# [Required task]
Pick out each line in the entries below that contains the string "label", and copy those lines.

# [Supplied entries]
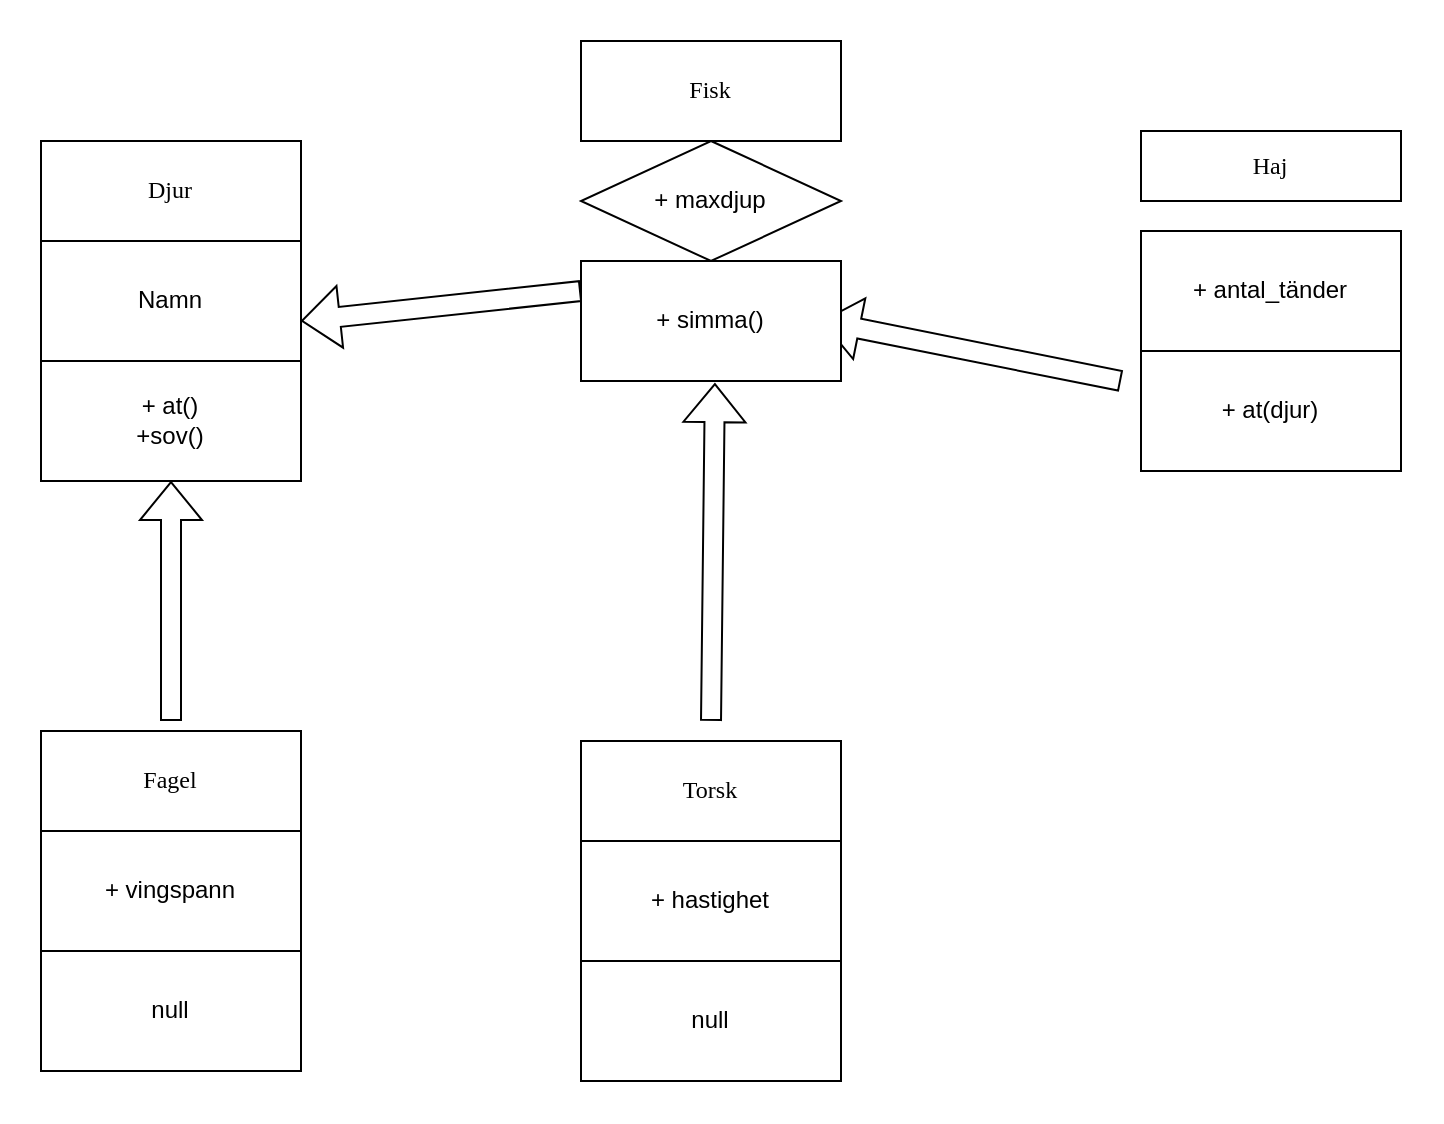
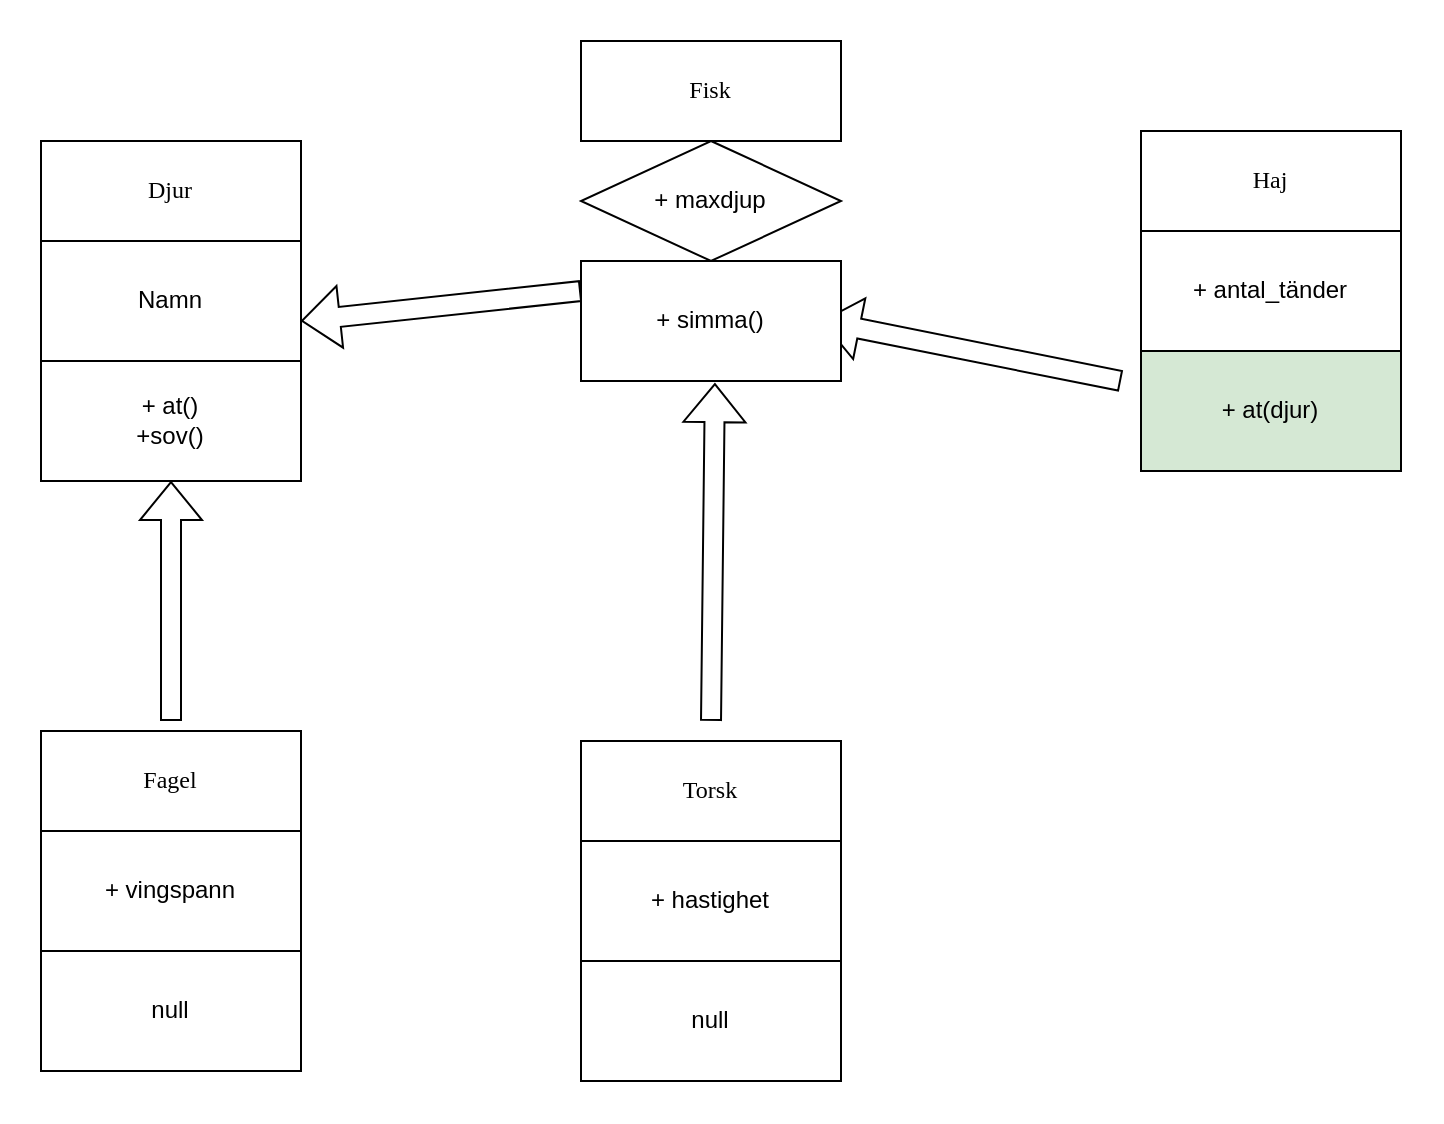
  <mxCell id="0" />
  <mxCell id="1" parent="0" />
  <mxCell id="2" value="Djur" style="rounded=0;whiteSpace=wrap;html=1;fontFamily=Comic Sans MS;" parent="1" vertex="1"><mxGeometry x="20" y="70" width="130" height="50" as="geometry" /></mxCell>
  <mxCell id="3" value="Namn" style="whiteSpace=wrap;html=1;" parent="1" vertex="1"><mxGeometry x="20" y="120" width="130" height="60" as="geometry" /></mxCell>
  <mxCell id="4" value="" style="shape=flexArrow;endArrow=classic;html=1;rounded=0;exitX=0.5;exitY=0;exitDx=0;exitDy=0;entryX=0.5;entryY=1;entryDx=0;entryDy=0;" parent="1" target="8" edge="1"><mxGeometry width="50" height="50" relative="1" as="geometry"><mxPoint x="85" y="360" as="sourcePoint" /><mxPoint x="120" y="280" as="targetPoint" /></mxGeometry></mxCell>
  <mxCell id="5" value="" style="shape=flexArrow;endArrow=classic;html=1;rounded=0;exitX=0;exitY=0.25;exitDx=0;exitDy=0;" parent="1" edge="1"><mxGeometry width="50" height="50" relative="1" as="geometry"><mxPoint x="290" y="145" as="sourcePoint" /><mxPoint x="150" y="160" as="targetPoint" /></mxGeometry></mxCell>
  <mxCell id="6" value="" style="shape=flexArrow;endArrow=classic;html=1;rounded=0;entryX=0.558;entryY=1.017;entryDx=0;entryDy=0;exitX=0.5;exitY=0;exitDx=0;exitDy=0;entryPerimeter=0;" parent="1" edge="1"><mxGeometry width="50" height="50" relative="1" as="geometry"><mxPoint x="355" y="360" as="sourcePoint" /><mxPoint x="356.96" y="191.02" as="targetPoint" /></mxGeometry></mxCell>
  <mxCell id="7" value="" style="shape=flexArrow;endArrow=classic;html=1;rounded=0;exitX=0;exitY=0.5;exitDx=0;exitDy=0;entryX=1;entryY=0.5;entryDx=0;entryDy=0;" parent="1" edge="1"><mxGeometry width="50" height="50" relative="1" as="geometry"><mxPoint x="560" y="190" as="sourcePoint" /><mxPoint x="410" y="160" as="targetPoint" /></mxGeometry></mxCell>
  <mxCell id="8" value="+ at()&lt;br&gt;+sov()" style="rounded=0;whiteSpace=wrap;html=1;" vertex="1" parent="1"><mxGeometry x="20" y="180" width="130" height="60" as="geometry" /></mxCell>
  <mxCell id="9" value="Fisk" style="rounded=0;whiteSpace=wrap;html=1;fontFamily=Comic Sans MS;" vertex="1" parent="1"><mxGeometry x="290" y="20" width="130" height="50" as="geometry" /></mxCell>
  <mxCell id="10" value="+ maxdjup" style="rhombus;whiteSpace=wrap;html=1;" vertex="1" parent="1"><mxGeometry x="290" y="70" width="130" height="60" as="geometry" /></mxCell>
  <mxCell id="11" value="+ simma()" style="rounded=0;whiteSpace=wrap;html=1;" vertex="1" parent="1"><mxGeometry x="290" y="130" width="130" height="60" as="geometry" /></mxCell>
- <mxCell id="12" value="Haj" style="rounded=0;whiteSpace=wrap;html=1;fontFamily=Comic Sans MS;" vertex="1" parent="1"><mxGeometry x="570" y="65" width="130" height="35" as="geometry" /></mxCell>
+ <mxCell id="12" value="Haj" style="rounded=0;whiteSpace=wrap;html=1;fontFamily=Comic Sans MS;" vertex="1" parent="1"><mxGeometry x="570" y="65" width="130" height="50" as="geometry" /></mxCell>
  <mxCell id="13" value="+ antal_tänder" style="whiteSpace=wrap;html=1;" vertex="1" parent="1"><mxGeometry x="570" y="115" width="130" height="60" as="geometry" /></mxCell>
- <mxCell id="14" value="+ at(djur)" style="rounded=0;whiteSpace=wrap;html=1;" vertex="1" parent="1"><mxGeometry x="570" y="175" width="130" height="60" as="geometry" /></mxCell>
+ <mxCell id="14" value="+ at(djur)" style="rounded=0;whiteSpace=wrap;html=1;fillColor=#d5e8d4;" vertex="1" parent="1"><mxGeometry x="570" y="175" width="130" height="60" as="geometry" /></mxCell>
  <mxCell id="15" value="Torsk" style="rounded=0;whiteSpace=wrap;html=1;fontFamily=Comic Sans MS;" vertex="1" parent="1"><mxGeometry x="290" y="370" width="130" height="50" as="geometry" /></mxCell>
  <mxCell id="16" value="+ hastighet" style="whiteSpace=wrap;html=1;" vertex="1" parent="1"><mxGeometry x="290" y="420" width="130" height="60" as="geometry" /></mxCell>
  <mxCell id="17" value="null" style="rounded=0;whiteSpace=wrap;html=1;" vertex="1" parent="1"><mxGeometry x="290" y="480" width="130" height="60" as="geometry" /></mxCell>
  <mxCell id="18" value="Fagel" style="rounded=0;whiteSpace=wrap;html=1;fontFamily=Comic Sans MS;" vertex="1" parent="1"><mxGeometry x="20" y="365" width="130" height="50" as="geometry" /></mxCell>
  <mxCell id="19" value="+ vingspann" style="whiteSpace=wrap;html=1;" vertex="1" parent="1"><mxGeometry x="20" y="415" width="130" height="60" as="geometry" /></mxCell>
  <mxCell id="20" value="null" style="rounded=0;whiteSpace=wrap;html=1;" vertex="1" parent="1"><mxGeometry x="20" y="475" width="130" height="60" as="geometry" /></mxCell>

---

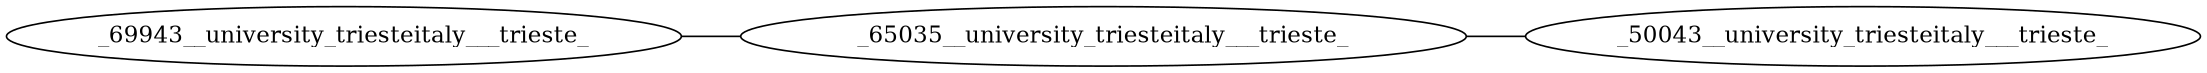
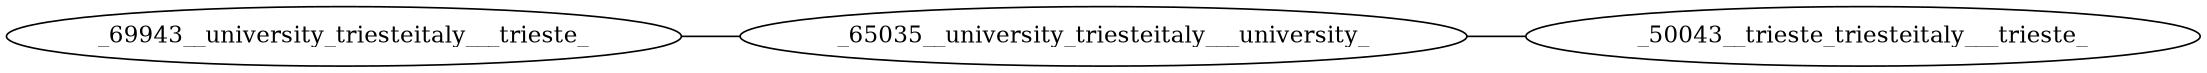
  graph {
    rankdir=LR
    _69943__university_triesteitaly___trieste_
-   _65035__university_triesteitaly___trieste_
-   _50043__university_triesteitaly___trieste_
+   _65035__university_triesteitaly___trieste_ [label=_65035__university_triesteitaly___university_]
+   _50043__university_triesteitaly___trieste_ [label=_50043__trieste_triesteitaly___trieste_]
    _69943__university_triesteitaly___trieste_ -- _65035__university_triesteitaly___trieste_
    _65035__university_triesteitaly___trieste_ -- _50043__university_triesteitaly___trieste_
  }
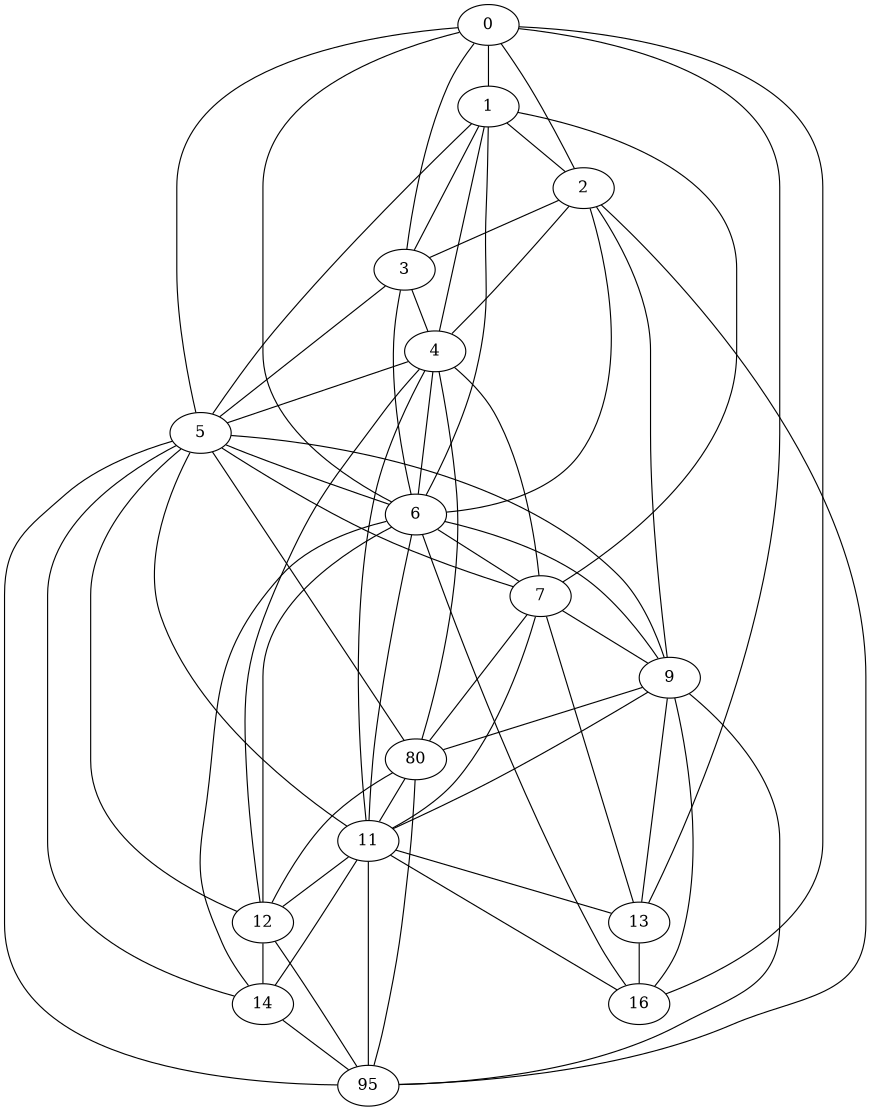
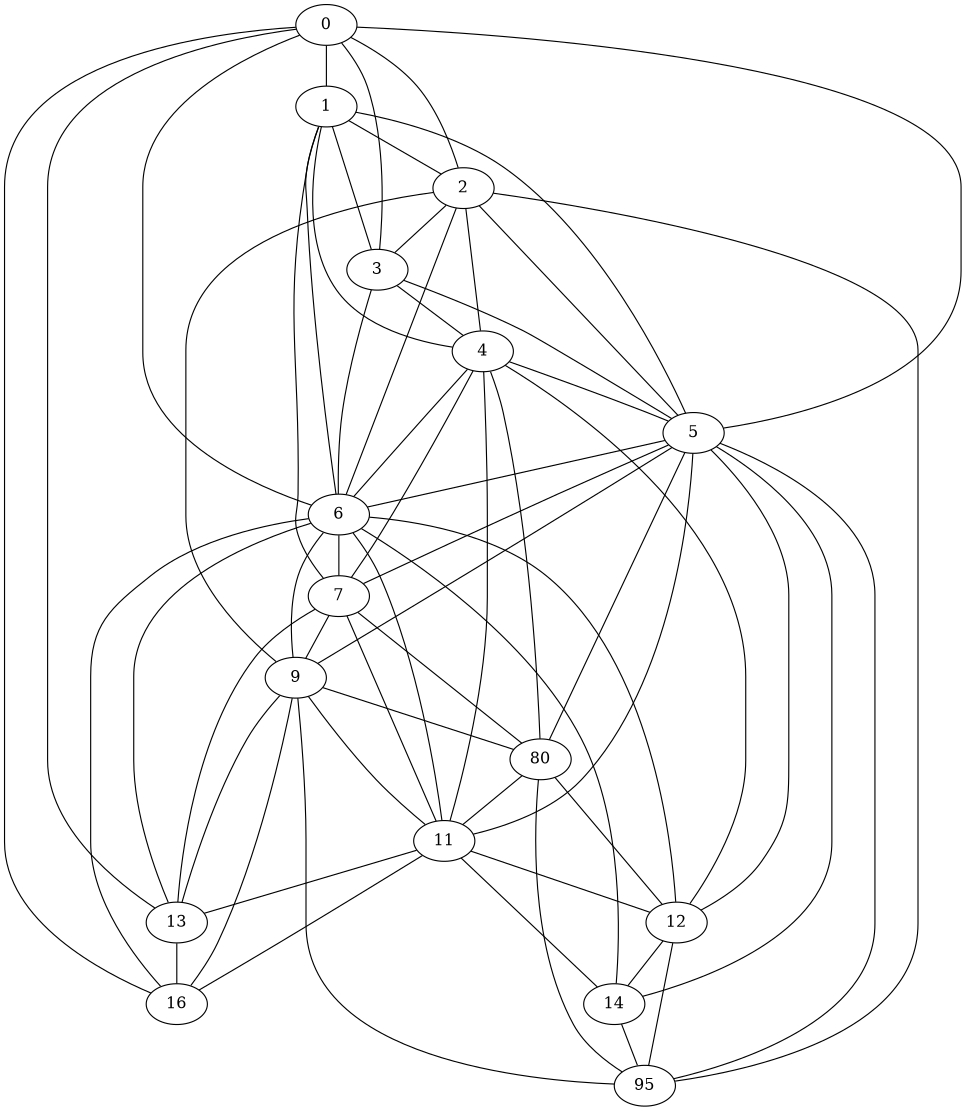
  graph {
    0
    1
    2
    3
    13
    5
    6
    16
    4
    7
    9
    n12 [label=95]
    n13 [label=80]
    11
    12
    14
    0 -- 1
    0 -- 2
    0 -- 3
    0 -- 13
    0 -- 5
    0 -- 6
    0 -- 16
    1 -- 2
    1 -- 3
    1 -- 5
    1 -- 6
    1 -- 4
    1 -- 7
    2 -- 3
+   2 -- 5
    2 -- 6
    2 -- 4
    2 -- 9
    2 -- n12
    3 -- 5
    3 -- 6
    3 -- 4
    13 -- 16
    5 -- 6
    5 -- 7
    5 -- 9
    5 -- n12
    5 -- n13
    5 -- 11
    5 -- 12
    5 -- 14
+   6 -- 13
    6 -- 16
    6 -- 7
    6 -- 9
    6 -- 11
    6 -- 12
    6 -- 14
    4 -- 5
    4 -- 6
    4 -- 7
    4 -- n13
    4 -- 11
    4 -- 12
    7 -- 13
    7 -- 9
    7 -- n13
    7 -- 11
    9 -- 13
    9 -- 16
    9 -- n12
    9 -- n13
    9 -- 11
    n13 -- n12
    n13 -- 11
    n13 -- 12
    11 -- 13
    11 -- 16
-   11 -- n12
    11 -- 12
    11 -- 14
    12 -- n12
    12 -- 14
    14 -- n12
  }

# [Solution below]
+   _65035__university_triesteitaly___trieste_ [label=_65035__university_triesteitaly___university_]
+   _50043__university_triesteitaly___trieste_ [label=_50043__trieste_triesteitaly___trieste_]
    n12 [label=95]
    n13 [label=80]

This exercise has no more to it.